Incident investigation
What changed in the production namespace in the last two hours?
Show me all failed operations from the last 24 hours, grouped by status code.
Who last modified the secret named database-credentials?
User activity review
What has alice@example.com done in the last week?
Show me all resources that bob@example.com created or deleted in March.
Trend analysis
Compare activity this week vs last week. What changed?
When was the busiest period of control plane activity in the last 30 days?
Resource history
Show me the full change history for the HTTPProxy named api-gateway.
What operations were performed on deployments in the default namespace today?
Policy development
I'm writing an ActivityPolicy for NetworkPolicy resources. Preview it against
recent audit events to see what summaries it would generate.
All tools that accept startTime and endTime support relative time
expressions:
| Expression | Meaning |
|---|---|
now |
Current time |
now-1h |
One hour ago |
now-24h |
24 hours ago |
now-7d |
Seven days ago |
now-30d |
30 days ago |
Absolute timestamps in RFC 3339 format (2026-03-10T14:00:00Z) are also
accepted.
The server fails to start with "failed to create kubernetes config"
The server cannot locate or parse your kubeconfig.
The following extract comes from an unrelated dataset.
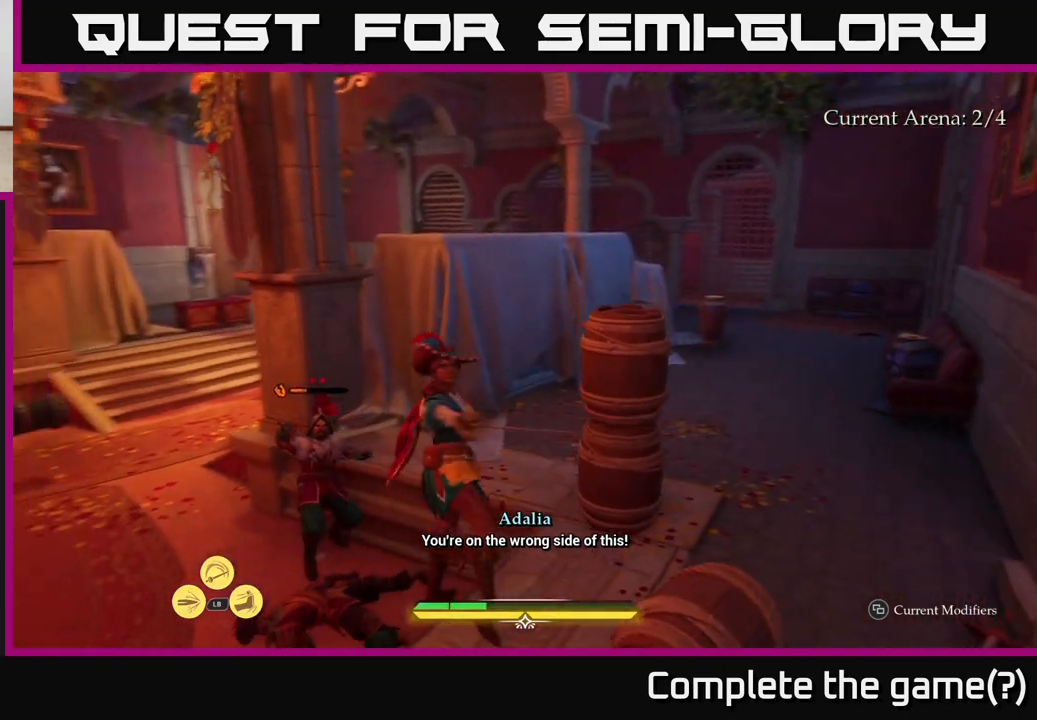
{"buttons": [], "left_stick": "up-left", "right_stick": "center", "events": [[50, "X", "up"], [250, "X", "down"], [317, "left_stick", "up-left"], [350, "X", "up"]]}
Pass the path explicitly:
"args": ["mcp", "--kubeconfig", "/absolute/path/to/kubeconfig"]Tools return empty results
The Activity API server may not be deployed, or your kubeconfig context may be pointing at the wrong control plane. Verify access with:
kubectl get activities --context your-contextPermission denied errors in tool responses
Your credentials need permission to query Activity resources. Ask your administrator to verify access.
The assistant doesn't use the Activity tools
Restart your AI client after modifying the MCP configuration. Most clients only load MCP servers at startup.